You talked about capacity, there is general belief that Nigerian underwriters only act as brokers to their foreign counterparts when it comes to insuring risks requiring huge capital such as aviation and oil and gas insurance. What you said seems to confirm that and these are the same insurers kicking against capital increase. How do you defend this?

What you should understand is that there are actually no big organisation, especially for corporate governance issue that will like to do a large chunk of insurance directly with insurance companies in Nigeria.

Now, what you find out is that insurance companies have partnership arrangement whereby when they accept a risk that is beyond them to carry, they call their foreign partners to come and assist them.

So I don’t think they are in any way undermining the brokers. Because if it is a local risk here, the same risk you are calling your foreign partners to come and assist you, definitely has a local broker here managing it.

So what you are asking could be addressing reinsurance broking issue and Afriglobal apart from being insurance broker, we are also licensed to do insurance broking.

Can you directly cede business abroad?

No, we cannot cede business directly out of Nigeria. The law in Nigeria does not allow that. Before you can cede any business abroad, you must have exhausted the local capacity.

You must also show to NAICOM evidence that you have tried local underwriters and they were not able to retain the risk. So you can only take any risk off shore when you have shown clear evidence that you have tried local underwriters and they are not able to accept such risk.

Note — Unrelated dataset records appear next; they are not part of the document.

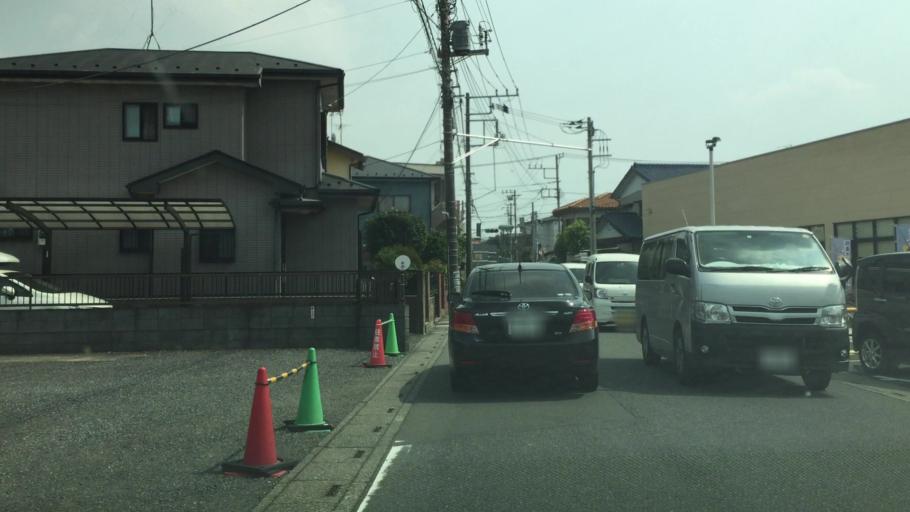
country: JP
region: Saitama
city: Yono
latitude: 35.9055
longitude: 139.6081
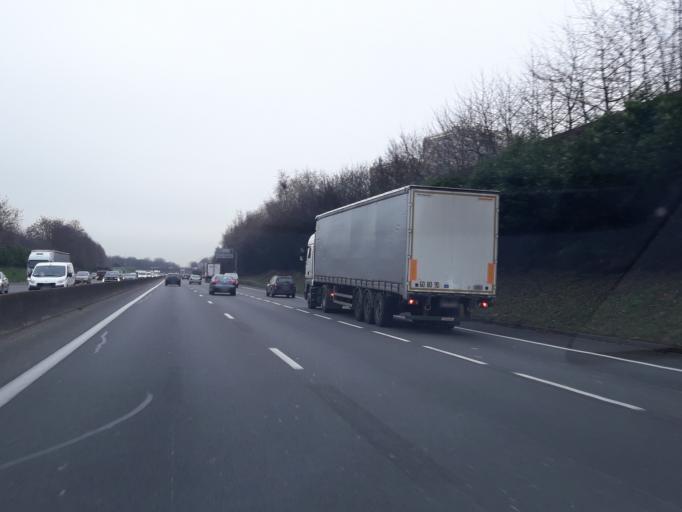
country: FR
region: Ile-de-France
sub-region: Departement de l'Essonne
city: Morsang-sur-Orge
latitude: 48.6635
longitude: 2.3665
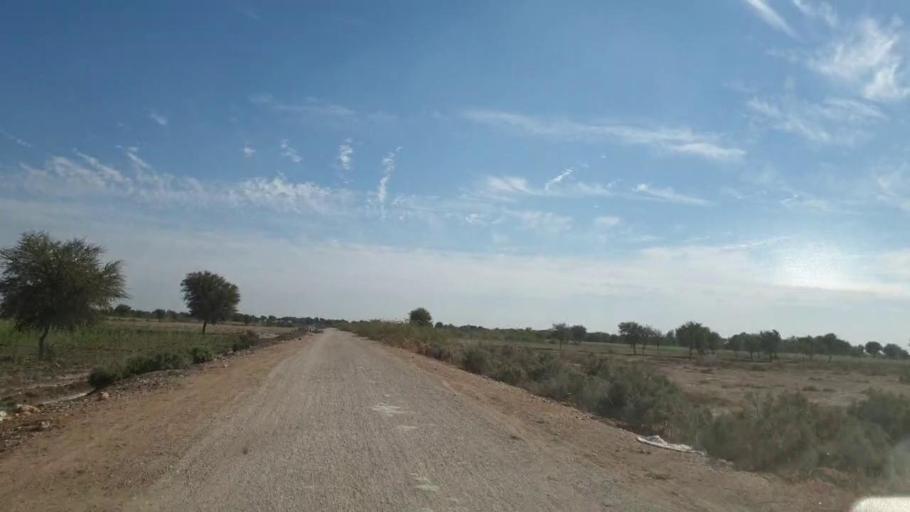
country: PK
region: Sindh
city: Pithoro
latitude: 25.5542
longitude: 69.2981
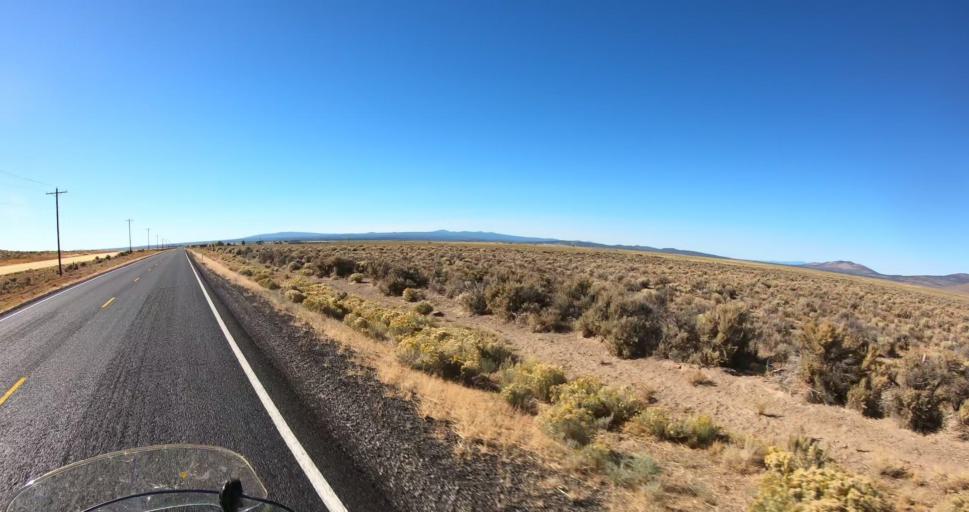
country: US
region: Oregon
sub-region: Deschutes County
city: La Pine
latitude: 43.1287
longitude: -120.9657
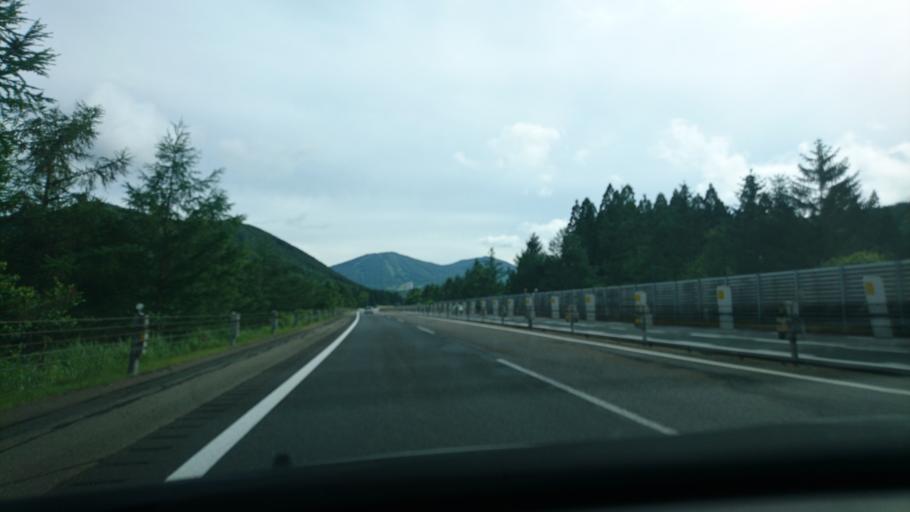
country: JP
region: Akita
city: Hanawa
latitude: 40.0398
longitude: 140.9913
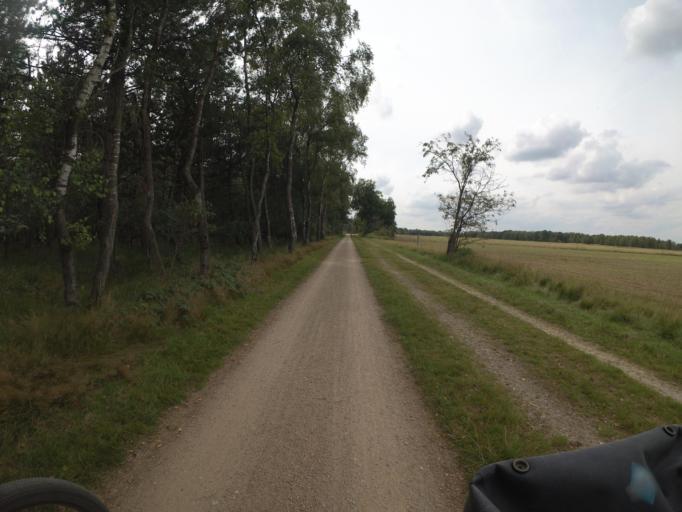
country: NL
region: Limburg
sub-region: Gemeente Bergen
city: Wellerlooi
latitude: 51.5893
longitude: 6.1076
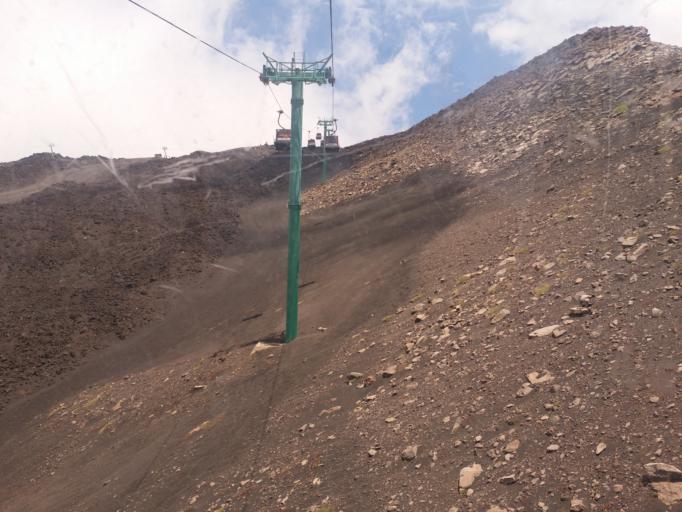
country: IT
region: Sicily
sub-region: Catania
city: Ragalna
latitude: 37.7141
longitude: 14.9998
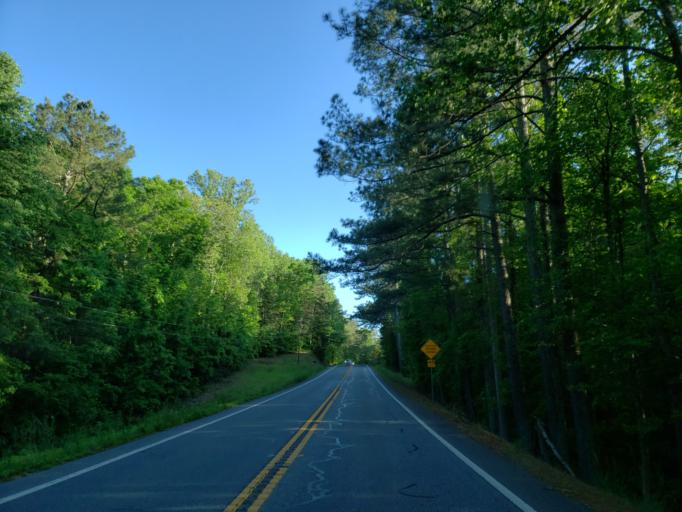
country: US
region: Georgia
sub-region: Cherokee County
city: Canton
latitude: 34.2679
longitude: -84.5853
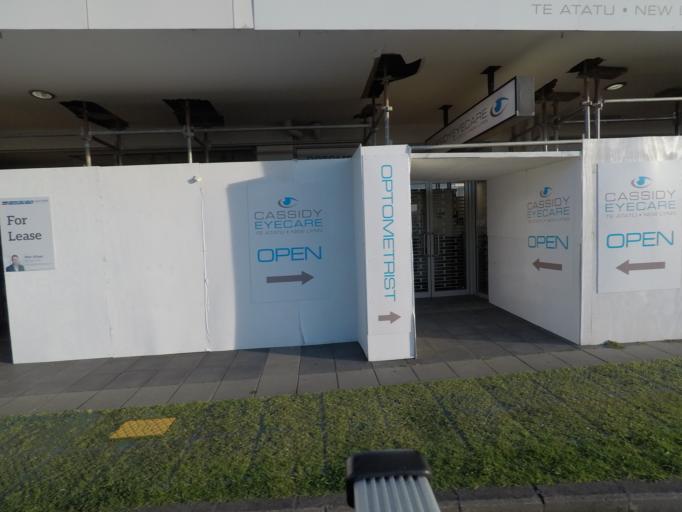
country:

May be because of the type of risk you are presenting, example, terrorism cover, you find out that the local capacity of local insurance firms is very low. Cyber risks, the capacity is very low. So now that you are talking about billions, billion in Nigeria, you have a risk of 100,000,000 you may be surprised to hear that you may not find insurance company in Nigeria that can accept it. Despite that it is low. Most of them don’t even have capacity for such risk and terrorism risk so in that case, local content law does not operate.